REPUBLIKA.CO.ID, MEDAN -- Proses demokrasi di Indonesia dinilai terlalu mahal. Sehingga dianggap memiliki benang merah dengan praktik dugaan korupsi yang merugikan keuangan negara.
Wakil ketua DPR Pramono Anung mengatakan, mahalnya demokrasi di Indonesia dapat dilihat dari besarnya biaya yang dikeluarkan setiap kelompok.
Kondisi itu jauh berbeda dengan proses demokrasi yang dijalankan di negara lain yang menerapkan politik biaya murah dan mengutamakan transparansi dalam penggunaan dana.
Perbandingan tentang mahalnya biaya demokrasi di Tanah Air tersebut dapat dilihat dari jumlah dana sumbangan dari pihak ketiga sebagaimana dilakukan di Australia.
Di negara itu, peserta sebuah proses demokrasi yang sedang berlangsung harus mengumumkan secara terbuka dana sumbangan yang masuk jika mencapai 10 ribu dolar AS.

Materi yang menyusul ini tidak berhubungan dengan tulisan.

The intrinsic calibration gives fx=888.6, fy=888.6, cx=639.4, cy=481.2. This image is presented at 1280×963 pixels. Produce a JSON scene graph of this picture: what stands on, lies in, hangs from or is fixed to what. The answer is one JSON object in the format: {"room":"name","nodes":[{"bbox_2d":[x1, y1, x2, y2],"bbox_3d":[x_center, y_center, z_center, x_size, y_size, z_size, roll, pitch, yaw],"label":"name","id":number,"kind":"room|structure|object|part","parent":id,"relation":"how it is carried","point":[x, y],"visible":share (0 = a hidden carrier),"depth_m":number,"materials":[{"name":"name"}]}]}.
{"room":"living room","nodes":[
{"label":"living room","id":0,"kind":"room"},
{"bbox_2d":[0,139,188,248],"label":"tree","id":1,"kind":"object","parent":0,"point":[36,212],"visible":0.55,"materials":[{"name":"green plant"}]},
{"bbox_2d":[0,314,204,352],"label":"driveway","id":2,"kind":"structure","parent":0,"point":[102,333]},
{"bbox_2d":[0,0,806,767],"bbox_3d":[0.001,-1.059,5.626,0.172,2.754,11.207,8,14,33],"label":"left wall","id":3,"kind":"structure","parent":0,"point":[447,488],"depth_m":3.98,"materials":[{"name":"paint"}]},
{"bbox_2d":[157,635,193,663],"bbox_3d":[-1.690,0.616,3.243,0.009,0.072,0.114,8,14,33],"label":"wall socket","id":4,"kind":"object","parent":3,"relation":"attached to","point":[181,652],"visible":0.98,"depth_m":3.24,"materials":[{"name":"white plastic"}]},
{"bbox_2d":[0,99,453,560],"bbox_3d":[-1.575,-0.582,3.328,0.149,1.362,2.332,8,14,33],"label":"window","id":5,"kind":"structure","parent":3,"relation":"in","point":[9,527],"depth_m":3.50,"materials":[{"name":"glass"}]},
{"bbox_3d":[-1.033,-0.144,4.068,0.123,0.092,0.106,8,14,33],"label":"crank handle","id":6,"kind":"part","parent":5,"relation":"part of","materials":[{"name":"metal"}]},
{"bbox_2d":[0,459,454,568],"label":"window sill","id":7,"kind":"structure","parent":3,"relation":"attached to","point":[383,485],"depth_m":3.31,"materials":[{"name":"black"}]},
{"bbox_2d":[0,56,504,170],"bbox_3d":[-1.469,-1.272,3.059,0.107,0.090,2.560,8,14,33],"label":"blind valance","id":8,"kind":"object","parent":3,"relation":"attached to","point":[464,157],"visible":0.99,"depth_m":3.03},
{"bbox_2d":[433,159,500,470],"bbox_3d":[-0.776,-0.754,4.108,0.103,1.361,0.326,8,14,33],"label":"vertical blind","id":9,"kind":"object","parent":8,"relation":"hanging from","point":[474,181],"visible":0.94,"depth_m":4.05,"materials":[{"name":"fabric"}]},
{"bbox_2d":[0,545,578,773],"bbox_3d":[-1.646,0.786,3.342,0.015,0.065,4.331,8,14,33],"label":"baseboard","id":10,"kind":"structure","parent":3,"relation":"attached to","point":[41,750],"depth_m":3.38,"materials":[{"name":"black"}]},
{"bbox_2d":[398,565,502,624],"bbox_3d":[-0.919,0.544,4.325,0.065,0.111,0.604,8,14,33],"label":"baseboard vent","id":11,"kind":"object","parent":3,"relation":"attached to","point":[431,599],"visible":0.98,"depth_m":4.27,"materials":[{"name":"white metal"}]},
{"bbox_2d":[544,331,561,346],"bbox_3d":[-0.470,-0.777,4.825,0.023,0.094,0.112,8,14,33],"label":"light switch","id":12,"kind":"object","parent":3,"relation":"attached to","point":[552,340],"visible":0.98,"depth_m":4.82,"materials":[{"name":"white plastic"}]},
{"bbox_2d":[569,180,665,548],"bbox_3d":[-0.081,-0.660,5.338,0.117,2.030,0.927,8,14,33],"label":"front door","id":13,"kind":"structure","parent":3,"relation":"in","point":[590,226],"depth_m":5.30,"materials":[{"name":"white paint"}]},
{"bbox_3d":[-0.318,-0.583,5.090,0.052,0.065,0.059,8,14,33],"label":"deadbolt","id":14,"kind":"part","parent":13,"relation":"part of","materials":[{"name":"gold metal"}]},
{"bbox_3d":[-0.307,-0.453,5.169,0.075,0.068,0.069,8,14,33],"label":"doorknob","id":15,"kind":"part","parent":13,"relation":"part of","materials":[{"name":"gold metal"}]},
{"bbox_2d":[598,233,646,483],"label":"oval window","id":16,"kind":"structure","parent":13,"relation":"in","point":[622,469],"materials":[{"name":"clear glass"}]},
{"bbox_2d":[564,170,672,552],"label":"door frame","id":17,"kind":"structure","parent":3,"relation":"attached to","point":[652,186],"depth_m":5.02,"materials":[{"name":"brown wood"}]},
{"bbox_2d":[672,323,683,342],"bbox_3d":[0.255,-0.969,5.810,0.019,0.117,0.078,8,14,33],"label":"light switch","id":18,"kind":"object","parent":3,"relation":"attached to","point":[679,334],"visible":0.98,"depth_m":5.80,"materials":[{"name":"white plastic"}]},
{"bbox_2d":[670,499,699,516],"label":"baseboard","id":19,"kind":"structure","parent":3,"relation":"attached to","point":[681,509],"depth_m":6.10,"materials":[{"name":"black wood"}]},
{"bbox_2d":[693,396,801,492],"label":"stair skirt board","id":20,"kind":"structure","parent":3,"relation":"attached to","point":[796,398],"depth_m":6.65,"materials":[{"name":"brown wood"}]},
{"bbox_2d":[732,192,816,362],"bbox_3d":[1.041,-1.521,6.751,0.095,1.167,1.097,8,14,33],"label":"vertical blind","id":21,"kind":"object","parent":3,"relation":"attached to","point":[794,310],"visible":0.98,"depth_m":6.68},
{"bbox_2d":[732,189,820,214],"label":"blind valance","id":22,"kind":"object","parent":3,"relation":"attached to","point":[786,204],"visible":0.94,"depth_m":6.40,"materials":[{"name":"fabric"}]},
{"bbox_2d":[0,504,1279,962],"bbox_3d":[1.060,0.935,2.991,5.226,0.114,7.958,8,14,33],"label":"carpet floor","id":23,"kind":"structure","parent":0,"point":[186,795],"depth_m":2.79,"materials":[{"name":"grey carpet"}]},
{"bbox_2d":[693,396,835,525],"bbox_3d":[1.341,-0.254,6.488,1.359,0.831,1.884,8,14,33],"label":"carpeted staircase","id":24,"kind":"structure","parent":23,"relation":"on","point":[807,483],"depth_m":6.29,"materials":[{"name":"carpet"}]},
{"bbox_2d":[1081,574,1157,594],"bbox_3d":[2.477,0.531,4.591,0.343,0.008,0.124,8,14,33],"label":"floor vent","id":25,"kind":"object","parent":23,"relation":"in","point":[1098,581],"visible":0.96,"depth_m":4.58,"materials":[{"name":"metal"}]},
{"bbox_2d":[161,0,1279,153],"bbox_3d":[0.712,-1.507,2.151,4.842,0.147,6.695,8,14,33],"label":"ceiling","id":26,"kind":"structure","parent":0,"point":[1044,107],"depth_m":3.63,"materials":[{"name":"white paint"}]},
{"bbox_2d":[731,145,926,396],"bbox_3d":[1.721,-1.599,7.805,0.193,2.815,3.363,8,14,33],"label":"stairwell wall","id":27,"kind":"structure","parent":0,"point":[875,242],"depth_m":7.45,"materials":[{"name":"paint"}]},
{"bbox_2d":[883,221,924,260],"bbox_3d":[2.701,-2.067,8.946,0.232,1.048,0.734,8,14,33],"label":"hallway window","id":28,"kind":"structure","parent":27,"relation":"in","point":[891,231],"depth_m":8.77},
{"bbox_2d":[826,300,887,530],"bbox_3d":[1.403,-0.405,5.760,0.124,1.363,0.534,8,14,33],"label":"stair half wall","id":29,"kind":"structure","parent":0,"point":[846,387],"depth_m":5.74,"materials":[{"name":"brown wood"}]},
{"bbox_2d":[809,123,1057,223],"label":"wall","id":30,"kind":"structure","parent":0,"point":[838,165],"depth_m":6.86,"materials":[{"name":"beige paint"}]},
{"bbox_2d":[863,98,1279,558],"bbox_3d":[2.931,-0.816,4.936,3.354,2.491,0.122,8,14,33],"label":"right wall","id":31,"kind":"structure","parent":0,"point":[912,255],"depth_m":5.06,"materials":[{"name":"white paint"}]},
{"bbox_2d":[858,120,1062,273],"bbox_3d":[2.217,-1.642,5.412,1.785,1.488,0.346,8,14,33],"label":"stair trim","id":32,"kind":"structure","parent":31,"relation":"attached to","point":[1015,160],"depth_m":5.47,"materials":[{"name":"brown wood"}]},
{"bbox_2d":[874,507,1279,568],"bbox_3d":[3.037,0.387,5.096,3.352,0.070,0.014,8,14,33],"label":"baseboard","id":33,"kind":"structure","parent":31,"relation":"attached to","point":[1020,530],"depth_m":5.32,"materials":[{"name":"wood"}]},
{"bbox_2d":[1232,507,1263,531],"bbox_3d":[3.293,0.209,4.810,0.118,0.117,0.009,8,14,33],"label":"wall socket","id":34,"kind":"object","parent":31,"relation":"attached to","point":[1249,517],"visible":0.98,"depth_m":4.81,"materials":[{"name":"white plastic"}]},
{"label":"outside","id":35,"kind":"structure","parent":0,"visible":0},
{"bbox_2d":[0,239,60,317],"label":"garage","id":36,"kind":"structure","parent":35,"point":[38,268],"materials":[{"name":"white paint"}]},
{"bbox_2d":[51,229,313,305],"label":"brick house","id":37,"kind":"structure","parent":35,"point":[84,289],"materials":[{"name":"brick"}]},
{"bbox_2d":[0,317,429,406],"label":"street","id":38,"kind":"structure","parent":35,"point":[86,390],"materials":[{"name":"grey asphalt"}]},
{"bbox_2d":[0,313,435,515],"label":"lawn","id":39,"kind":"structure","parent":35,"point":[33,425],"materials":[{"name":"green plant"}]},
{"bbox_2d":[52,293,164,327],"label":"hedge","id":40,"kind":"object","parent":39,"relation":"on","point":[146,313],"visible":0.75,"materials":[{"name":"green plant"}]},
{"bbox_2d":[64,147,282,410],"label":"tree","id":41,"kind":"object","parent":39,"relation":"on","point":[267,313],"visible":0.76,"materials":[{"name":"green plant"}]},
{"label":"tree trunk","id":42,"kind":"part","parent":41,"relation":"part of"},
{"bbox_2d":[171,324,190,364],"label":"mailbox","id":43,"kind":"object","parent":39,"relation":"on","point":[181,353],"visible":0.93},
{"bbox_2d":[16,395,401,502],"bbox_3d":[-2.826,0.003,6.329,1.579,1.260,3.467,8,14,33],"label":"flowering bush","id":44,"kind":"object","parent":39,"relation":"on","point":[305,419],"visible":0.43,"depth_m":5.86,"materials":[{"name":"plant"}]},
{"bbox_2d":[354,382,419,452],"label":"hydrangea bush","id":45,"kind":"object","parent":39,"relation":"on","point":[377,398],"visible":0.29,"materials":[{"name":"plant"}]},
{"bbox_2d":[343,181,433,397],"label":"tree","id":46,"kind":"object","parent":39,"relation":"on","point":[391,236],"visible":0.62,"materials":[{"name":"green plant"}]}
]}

Sedangkan di Indonesia, keharusan untuk mengumumkan secara terbuka itu jika telah mencapai minimal 100 ribu dolar AS untuk perseorangan dan 750 ribu dolar AS untuk perusahaan.

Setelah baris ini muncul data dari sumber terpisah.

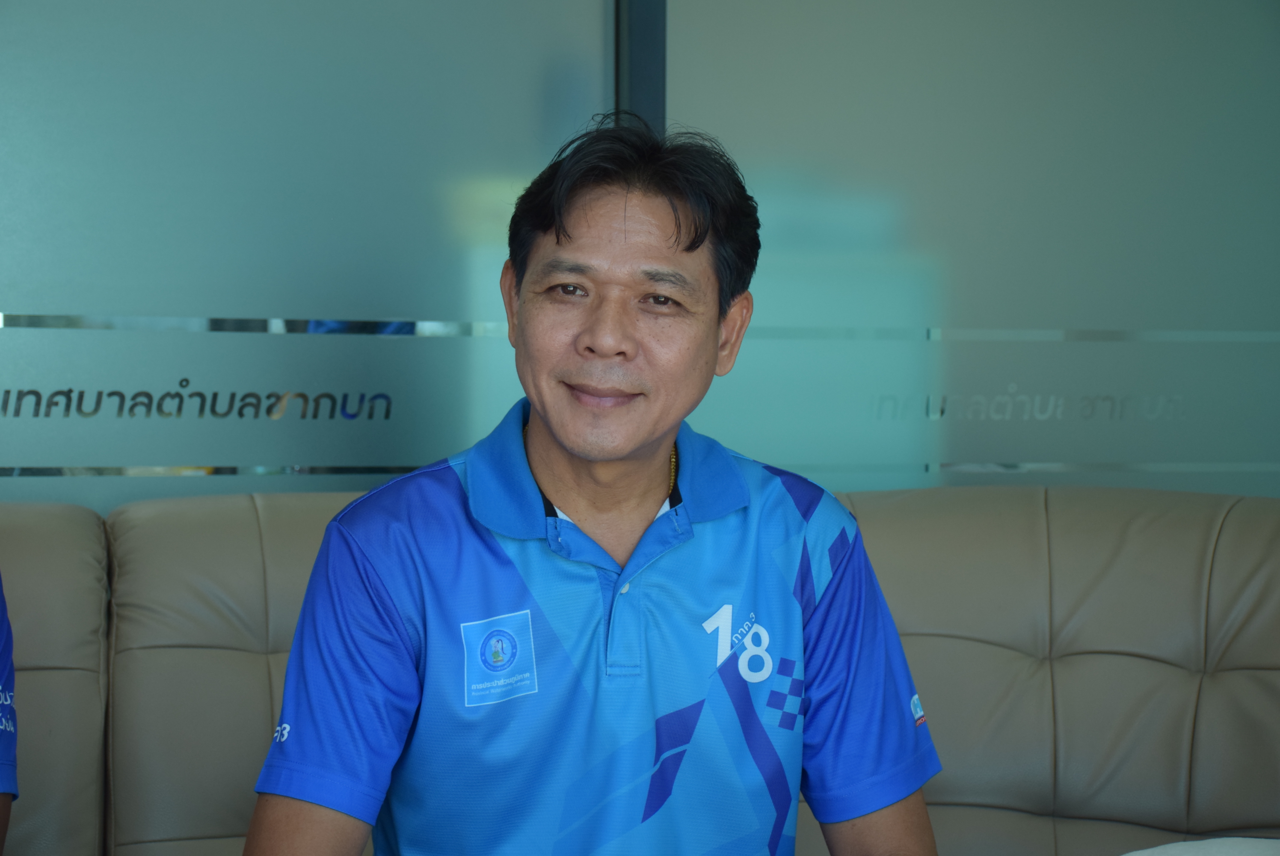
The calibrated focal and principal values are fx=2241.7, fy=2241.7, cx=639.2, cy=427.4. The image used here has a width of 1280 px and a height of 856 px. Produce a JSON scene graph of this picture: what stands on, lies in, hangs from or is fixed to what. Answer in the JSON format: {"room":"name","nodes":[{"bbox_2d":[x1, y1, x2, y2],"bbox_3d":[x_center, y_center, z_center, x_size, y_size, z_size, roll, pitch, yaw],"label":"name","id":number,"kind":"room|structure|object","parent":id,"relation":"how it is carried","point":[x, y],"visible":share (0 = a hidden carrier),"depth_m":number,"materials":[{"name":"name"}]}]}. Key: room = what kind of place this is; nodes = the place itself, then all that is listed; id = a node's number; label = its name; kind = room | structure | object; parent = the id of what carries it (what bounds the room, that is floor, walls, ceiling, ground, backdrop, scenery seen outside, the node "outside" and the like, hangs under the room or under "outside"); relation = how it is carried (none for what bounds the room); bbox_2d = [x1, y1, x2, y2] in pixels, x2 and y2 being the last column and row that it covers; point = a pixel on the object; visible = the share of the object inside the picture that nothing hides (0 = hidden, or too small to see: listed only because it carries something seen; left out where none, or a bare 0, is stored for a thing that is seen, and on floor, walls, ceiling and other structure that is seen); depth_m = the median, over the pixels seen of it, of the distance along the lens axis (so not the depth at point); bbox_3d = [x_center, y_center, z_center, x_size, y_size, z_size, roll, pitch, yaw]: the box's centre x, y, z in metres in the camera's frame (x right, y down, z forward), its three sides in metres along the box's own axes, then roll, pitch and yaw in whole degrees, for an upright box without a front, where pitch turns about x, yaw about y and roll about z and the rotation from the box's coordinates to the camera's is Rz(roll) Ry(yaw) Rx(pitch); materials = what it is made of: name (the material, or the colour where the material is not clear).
{"room":"office","nodes":[
{"label":"office","id":0,"kind":"room"},
{"bbox_2d":[0,0,1279,512],"bbox_3d":[-0.270,-0.407,3.471,4.510,2.644,0.123,0,1,-15],"label":"glass wall","id":1,"kind":"structure","parent":0,"point":[31,485],"depth_m":3.49,"materials":[{"name":"teal glass"}]},
{"bbox_2d":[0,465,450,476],"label":"clear stripe","id":2,"kind":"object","parent":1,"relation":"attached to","point":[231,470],"visible":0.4,"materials":[{"name":"clear glass"}]},
{"bbox_2d":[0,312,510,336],"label":"clear stripe","id":3,"kind":"object","parent":1,"relation":"attached to","point":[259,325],"visible":0.6,"depth_m":3.37,"materials":[{"name":"clear glass"}]},
{"bbox_2d":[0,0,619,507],"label":"glass panel","id":4,"kind":"object","parent":1,"relation":"in","point":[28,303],"visible":0.84,"depth_m":3.38,"materials":[{"name":"teal glass"}]},
{"bbox_2d":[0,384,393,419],"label":"lettering","id":5,"kind":"object","parent":4,"relation":"attached to","point":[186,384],"visible":0.97,"depth_m":3.38,"materials":[{"name":"black"}]},
{"bbox_2d":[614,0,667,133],"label":"window frame","id":6,"kind":"object","parent":1,"relation":"attached to","point":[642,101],"visible":0.25,"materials":[{"name":"black metal"}]},
{"bbox_2d":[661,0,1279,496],"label":"glass panel","id":7,"kind":"object","parent":1,"relation":"in","point":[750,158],"visible":0.79,"depth_m":3.68,"materials":[{"name":"glass"}]},
{"bbox_2d":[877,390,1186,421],"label":"lettering","id":8,"kind":"object","parent":7,"relation":"attached to","point":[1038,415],"visible":0.96,"depth_m":3.71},
{"bbox_2d":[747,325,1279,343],"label":"clear stripe","id":9,"kind":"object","parent":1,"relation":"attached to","point":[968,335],"visible":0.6,"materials":[{"name":"clear glass"}]},
{"label":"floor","id":10,"kind":"structure","parent":0,"visible":0},
{"bbox_2d":[0,483,1279,855],"bbox_3d":[-0.195,0.559,2.583,3.488,0.896,1.402,0,1,-15],"label":"sofa","id":11,"kind":"object","parent":10,"relation":"on","point":[259,562],"visible":0.82,"depth_m":2.96,"materials":[{"name":"leather"}]},
{"bbox_2d":[0,579,18,847],"bbox_3d":[-0.840,0.192,2.000,0.548,0.755,0.506,-1,2,-43],"label":"person","id":12,"kind":"object","parent":11,"relation":"on","point":[3,811],"visible":0.94,"depth_m":2.14},
{"bbox_2d":[242,116,942,855],"bbox_3d":[-0.032,0.267,2.125,0.607,1.049,0.625,0,1,-15],"label":"man","id":13,"kind":"object","parent":11,"relation":"on","point":[557,432],"visible":1,"depth_m":2.03},
{"bbox_2d":[1121,835,1279,855],"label":"table","id":14,"kind":"object","parent":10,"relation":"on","point":[1180,846],"visible":0.98,"depth_m":2.29,"materials":[{"name":"white fabric"}]}
]}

"Itu membuktikan bahwa biaya politik di Indonesia sangat mahal," katanya, Kamis (24/10).
Kondisi itu menjadi semakin mahal karena proses demokrasi yang akan dilalui setiap orang mencapai delapan jenis. "Dalam lima tahun bisa delapan kali. Mulai dari presiden hingga kepala desa," kata politisi PDI Perjuangan itu.
Menurut Pramono, fenomena mahalnya proses demokrasi di Indonesia tersebut cukup mengkhawatirkan. Karena dapat berdampak langsung pada perilaku korupsi.
Kondisi itu menjadi tanggung jawab bersama agar proses demokrasi di Indonesia tidak perlu mengeluarkan biaya mahal dan kembali ke jalur yang benar.
Tanpa harus menghabiskan biaya yang besar, seluruh elemen bangsa harus dapat memanfaatkan proses demokrasi untuk memberikan kesejahteraan bagi rakyat.
"Kesejahteraan itu esensi dari demokrasi. Biaya mahal itu salah satu penyebab perilaku korupsi, walau penyebab utamanya adalah faktor keserakahan," katanya.